Begitu juga ayat lain menyebutkan, ketika kita berdakwah, memberi
peringatan, beramar ma’ruf nahi munkar, yang didahulukan harus orang
yang dekat dulu. Allah SWT berfirman,
وَأَنْذِرْ عَشِيرَتَكَ الْأَقْرَبِينَ
“Dan berilah peringatan kepada kerabat-kerabatmu yang terdekat.” (Q.S. Asy-Syu’ara: 214).
Dan, keluarga dekat kita adalah keluarga besar bangsa Indonesia dalam bingkai Negara Kesatuan Republik Indonesia.
Rasulullah SAW ketika hijrah ke Madinah, beliau sangat merindukan
untuk kembali ke Makkah.

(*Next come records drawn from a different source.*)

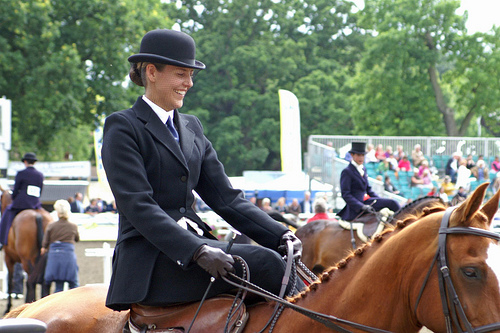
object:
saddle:
[122, 291, 253, 331]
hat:
[124, 28, 209, 71]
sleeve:
[95, 113, 206, 270]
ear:
[456, 175, 490, 222]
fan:
[298, 188, 311, 213]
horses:
[280, 186, 482, 273]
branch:
[428, 70, 483, 136]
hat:
[348, 141, 370, 155]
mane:
[285, 203, 449, 308]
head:
[135, 63, 198, 109]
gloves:
[193, 243, 237, 281]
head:
[351, 151, 365, 164]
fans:
[366, 144, 499, 195]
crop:
[184, 281, 214, 332]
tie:
[164, 115, 185, 144]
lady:
[66, 27, 311, 308]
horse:
[0, 182, 497, 331]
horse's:
[453, 255, 491, 284]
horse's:
[360, 289, 401, 320]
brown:
[393, 299, 405, 311]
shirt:
[92, 95, 297, 310]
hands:
[274, 226, 304, 263]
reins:
[225, 269, 355, 323]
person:
[42, 196, 81, 296]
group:
[59, 134, 497, 216]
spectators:
[249, 173, 341, 216]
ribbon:
[178, 57, 203, 69]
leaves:
[244, 29, 347, 70]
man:
[333, 140, 399, 221]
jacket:
[329, 163, 400, 221]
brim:
[125, 51, 208, 70]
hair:
[126, 59, 158, 88]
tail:
[34, 215, 50, 264]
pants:
[149, 242, 301, 305]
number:
[25, 185, 42, 198]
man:
[0, 149, 46, 246]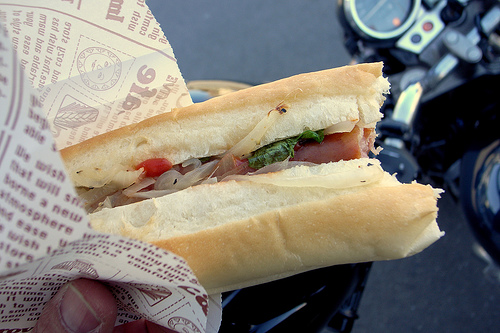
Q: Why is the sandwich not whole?
A: It's been bitten.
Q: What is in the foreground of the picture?
A: A sandwich.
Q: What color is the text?
A: Red.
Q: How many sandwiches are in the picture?
A: One.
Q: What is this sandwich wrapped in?
A: Paper.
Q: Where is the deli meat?
A: The sandwich.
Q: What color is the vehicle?
A: Black.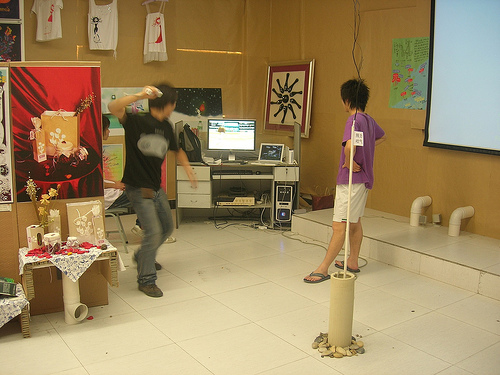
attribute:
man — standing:
[299, 77, 393, 288]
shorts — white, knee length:
[327, 183, 373, 226]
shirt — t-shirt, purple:
[334, 111, 387, 191]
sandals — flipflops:
[293, 257, 363, 290]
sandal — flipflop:
[332, 256, 362, 276]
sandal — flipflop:
[301, 266, 334, 287]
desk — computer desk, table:
[171, 145, 304, 234]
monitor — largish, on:
[200, 117, 259, 165]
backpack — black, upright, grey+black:
[177, 118, 215, 167]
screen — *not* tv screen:
[207, 118, 257, 154]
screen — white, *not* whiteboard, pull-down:
[418, 1, 499, 156]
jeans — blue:
[123, 179, 177, 283]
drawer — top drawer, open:
[175, 164, 213, 184]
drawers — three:
[174, 164, 214, 209]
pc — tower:
[274, 182, 294, 226]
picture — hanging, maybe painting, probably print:
[260, 57, 318, 140]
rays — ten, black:
[270, 72, 303, 124]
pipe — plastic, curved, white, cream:
[445, 204, 477, 241]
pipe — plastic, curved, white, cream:
[406, 193, 435, 229]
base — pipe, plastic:
[54, 262, 93, 328]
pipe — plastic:
[57, 259, 93, 327]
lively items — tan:
[20, 171, 115, 265]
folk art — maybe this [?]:
[307, 2, 375, 372]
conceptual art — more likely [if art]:
[308, 2, 370, 364]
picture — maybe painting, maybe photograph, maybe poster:
[11, 65, 105, 201]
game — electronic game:
[202, 116, 297, 230]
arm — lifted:
[104, 84, 166, 124]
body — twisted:
[123, 107, 178, 276]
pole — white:
[341, 117, 357, 276]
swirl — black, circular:
[267, 73, 303, 125]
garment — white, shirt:
[135, 1, 172, 74]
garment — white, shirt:
[80, 0, 124, 63]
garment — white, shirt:
[29, 1, 69, 48]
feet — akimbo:
[300, 254, 364, 286]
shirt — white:
[105, 141, 125, 214]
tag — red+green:
[339, 217, 349, 225]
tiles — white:
[0, 219, 500, 374]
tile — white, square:
[207, 279, 321, 323]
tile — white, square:
[136, 292, 252, 340]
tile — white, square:
[170, 320, 310, 374]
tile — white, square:
[53, 310, 173, 365]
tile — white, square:
[378, 308, 499, 366]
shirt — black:
[118, 109, 185, 193]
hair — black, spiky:
[338, 75, 375, 114]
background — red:
[9, 68, 103, 199]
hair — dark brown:
[147, 78, 179, 116]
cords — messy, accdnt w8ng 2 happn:
[211, 148, 370, 273]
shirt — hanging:
[138, 0, 172, 69]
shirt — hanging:
[82, 0, 122, 62]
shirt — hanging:
[26, 0, 69, 45]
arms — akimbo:
[340, 112, 390, 179]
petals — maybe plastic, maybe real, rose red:
[23, 235, 103, 262]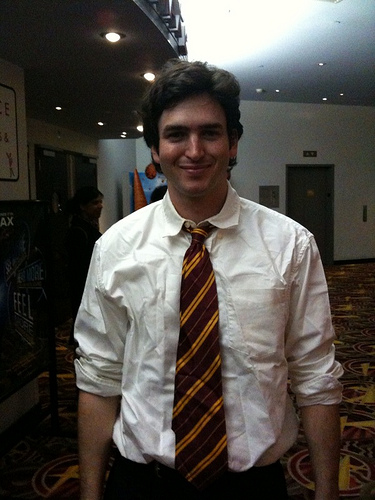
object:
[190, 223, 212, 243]
stipe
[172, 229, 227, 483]
stripe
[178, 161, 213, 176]
mouth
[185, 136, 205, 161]
nose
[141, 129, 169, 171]
ear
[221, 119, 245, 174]
ear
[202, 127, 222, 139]
eye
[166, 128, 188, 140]
eye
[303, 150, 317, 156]
sign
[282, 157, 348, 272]
door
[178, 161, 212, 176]
grin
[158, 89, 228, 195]
man's face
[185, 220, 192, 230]
button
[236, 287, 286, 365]
pocket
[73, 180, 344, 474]
shirt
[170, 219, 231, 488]
tie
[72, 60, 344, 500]
guy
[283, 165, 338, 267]
door entrance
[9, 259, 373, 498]
rug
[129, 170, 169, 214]
poster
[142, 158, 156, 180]
ball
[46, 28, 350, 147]
lights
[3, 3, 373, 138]
ceiling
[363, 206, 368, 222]
elevator panel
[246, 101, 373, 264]
wall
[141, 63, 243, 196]
head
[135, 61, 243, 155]
hair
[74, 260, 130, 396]
sleeves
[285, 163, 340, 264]
elevator door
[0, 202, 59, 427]
stand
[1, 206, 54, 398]
poster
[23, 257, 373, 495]
carpet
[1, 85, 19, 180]
sign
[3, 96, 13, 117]
e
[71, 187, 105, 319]
woman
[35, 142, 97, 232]
double doors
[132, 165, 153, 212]
cone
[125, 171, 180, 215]
advertisement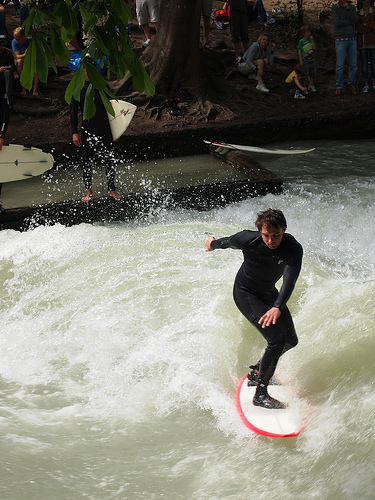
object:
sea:
[0, 189, 375, 499]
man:
[205, 209, 304, 410]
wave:
[2, 190, 372, 498]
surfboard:
[236, 366, 312, 448]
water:
[1, 134, 374, 498]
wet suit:
[209, 231, 300, 383]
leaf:
[76, 77, 104, 126]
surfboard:
[0, 142, 55, 187]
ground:
[1, 67, 374, 170]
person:
[11, 25, 38, 97]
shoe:
[253, 387, 286, 409]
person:
[69, 56, 121, 203]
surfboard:
[106, 99, 138, 142]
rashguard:
[210, 229, 304, 312]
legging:
[262, 326, 285, 384]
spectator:
[233, 4, 374, 97]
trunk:
[100, 2, 231, 126]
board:
[204, 140, 315, 155]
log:
[210, 144, 284, 188]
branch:
[20, 0, 150, 118]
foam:
[2, 222, 112, 278]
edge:
[236, 371, 296, 439]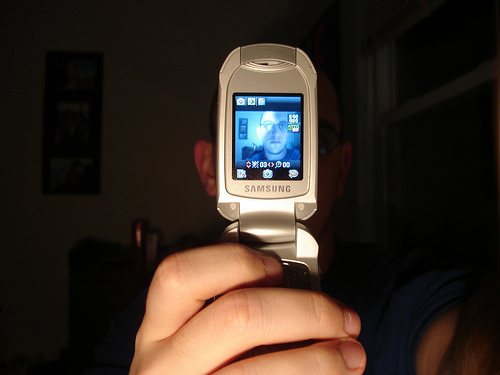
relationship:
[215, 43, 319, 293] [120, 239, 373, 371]
cell phone in hand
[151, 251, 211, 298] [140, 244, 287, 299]
knuckle on finger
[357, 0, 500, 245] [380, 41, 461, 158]
window with frame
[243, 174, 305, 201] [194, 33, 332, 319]
logo on phone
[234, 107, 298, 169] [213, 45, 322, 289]
picture on phone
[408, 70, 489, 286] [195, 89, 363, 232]
window behind man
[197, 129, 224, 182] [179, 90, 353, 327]
ears of owner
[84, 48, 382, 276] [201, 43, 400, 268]
cabinet behind man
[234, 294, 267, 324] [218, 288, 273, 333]
lines on knuckle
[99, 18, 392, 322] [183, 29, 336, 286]
man taking picture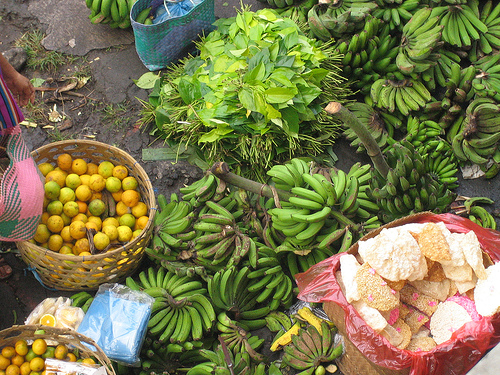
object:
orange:
[53, 342, 67, 361]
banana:
[435, 156, 450, 175]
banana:
[463, 196, 495, 214]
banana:
[321, 180, 338, 207]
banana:
[265, 170, 295, 186]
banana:
[301, 172, 328, 202]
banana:
[317, 226, 345, 250]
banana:
[335, 169, 346, 200]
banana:
[336, 226, 353, 256]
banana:
[294, 218, 325, 240]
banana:
[305, 205, 331, 224]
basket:
[12, 137, 158, 290]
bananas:
[288, 196, 324, 210]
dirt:
[46, 96, 147, 143]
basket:
[0, 323, 117, 374]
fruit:
[121, 189, 140, 208]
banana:
[320, 320, 331, 356]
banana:
[185, 292, 217, 323]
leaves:
[263, 86, 296, 105]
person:
[0, 49, 38, 282]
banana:
[297, 326, 318, 356]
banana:
[269, 321, 302, 352]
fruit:
[122, 176, 139, 191]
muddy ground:
[44, 60, 142, 131]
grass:
[13, 26, 65, 71]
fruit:
[65, 173, 82, 189]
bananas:
[184, 304, 203, 340]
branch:
[321, 101, 393, 182]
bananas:
[291, 333, 315, 359]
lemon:
[38, 313, 57, 328]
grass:
[96, 95, 143, 130]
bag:
[128, 0, 217, 72]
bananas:
[458, 10, 480, 41]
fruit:
[88, 173, 105, 192]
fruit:
[75, 184, 93, 202]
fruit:
[62, 201, 78, 217]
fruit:
[48, 233, 64, 251]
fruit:
[44, 180, 61, 199]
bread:
[356, 227, 428, 283]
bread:
[418, 222, 452, 262]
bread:
[457, 229, 490, 280]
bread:
[428, 300, 473, 346]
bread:
[357, 303, 389, 333]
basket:
[320, 210, 498, 375]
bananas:
[150, 307, 175, 335]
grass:
[43, 122, 72, 142]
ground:
[0, 0, 500, 375]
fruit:
[112, 164, 128, 179]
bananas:
[321, 179, 337, 206]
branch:
[210, 161, 297, 200]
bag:
[294, 211, 500, 375]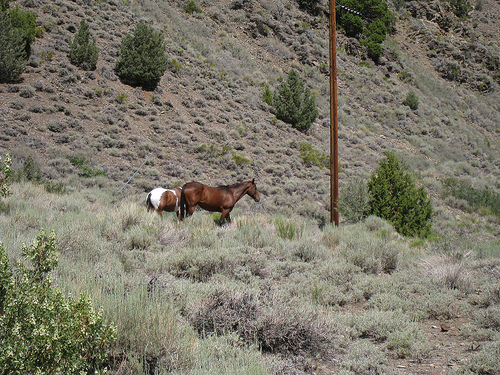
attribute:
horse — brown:
[180, 178, 262, 224]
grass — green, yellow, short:
[1, 179, 499, 373]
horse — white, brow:
[143, 186, 183, 221]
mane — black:
[213, 181, 246, 189]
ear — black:
[249, 178, 257, 185]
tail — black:
[179, 183, 188, 221]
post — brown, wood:
[326, 0, 345, 228]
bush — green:
[113, 19, 170, 92]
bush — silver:
[186, 287, 346, 365]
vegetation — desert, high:
[0, 1, 499, 374]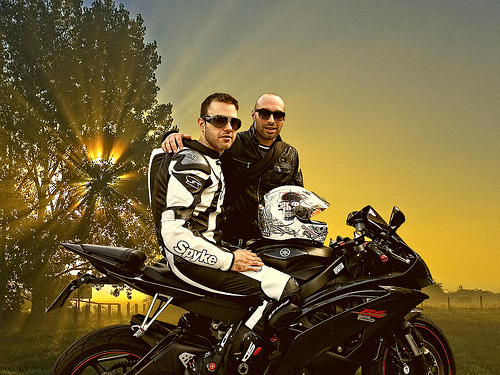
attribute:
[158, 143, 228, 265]
jacket — black, leather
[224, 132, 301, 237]
jacket — black, leather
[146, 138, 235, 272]
jacket — leather, white, black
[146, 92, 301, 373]
man — seated, posing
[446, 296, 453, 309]
rod — metal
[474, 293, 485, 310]
rod — metal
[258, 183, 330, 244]
helmet — white, black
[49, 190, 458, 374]
bike — black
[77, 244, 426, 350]
motorcycle — white, black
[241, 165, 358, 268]
helmet — black, white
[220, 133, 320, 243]
jacket — black, leather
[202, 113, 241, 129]
sunglasses — black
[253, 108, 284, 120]
sunglasses — black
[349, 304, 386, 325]
logo — red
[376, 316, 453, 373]
tire rim — red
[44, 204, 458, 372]
black motorcycle — red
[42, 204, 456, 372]
motorcycle — black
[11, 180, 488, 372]
motorcycle — black, red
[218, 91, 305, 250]
man — posing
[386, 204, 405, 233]
light — turn signal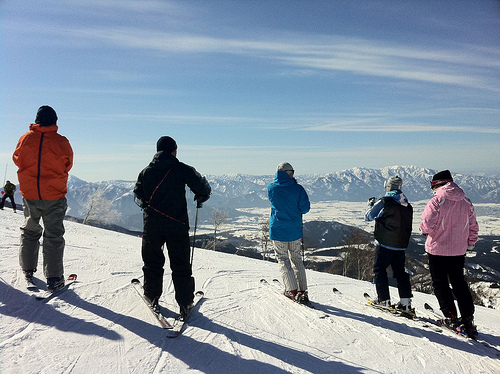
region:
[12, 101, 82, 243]
A person in an orange jacket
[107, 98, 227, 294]
A person in a black jacket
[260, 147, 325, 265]
A person in a blue jacket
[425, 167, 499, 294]
A person in a pink jacket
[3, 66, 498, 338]
People at a ski resort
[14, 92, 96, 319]
A person on skis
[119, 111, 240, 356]
A person on skis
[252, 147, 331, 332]
A person on skis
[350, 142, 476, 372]
Two people on skis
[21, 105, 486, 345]
Five people on skis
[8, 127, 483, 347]
Five skiers overlooking a slope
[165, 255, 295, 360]
Ski tracks in the snow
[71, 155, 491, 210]
A long mountain range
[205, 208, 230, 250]
A bare leafless tree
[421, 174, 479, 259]
A woman in a pink jacket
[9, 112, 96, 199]
A black stripe down the back of an orange jacket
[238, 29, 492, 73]
Streaks of white clouds across the sky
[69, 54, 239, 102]
A blue sky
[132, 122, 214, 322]
A skier in a black ski outfit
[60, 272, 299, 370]
Shadows of skiers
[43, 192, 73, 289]
the leg of a person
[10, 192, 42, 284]
the leg of a person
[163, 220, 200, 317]
the leg of a person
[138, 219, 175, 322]
the leg of a person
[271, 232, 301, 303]
the leg of a person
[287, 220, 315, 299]
the leg of a person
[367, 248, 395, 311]
the leg of a person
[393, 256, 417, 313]
the leg of a person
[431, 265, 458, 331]
the leg of a person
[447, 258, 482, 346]
the leg of a person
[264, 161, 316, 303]
a woman in a blue coat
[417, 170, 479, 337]
a woman in a pink coat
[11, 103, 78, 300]
a man in an orange coat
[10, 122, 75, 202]
an orange coat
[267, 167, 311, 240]
a blue coat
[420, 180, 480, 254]
a pink coat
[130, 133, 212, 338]
a man with a black hat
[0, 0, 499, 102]
white clouds can be seen in the blue sky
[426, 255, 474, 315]
black pants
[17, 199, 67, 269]
grey pants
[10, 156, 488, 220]
Mountains in the background.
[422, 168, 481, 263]
Skier in pink jacket.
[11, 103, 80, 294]
Skier in red jacket.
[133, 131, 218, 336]
Skier in black snowsuit.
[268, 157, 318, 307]
Skier in blue jacket.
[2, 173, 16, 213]
Man in the distance.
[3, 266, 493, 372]
Shadows on the ground from the skiers.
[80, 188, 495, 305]
Trees in the background.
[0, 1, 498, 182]
Blue sky in the background.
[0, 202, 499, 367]
Snow on the ground.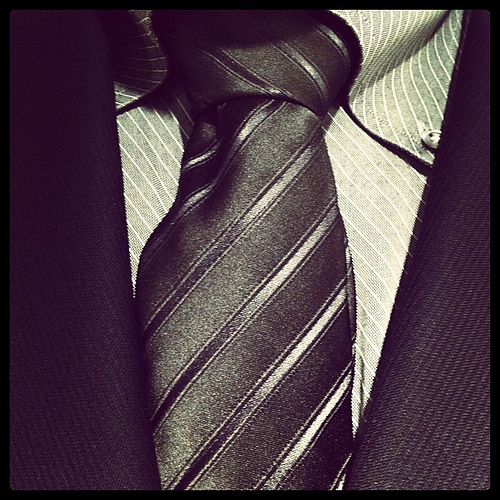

Kerinduan ini dijawab langsung oleh wahyu Allah
SWT,
إِنَّ الَّذِي فَرَضَ عَلَيْكَ الْقُرْآنَ لَرَادُّكَ إِلَى مَعَادٍ
“Sesungguhnya yang mewajibkan atasmu (melaksanakan hukum-hukum)
Al Quran, benar-benar akan mengembalikan kamu ke tempat kembali
(Makkah)…” (Q.S. Al-Qashash: 85)
Jadi, kecintaan kepada tanah air, kepada bangsa, itu adalah fitrah.
Atas dasar ini maka doktrin-doktrin seperti itu, yaitu kecintaan kepada
tanah air, kepada bangsa—kita tanamkan pada masa tamhidiyah atau masa kader pemula.
Walaupun begitu, kita tidak menginginkan nasionalisme dan kebangsaan
yang super dalam pengertian yang meremehkan, mendiskriditkan, dan
merendahkan bangsa lain, atau menyepelekan negeri-negeri lain. Karena
semangat kebersamaan dan kerjasama dalam kehidupan nasionalisme dan
kebangsaan ini kita kembangkan secara lebih luas dalam konteks semangat
kebersamaan dan semangat kerjasama dalam kehidupan kemanusiaan secara
global internasional.
Kalau dalam pergaulan internasional itu kita tidak mempunyai basis
bingkai kebangsaan dan ketanah-airan, maka kita tidak begitu dihargai.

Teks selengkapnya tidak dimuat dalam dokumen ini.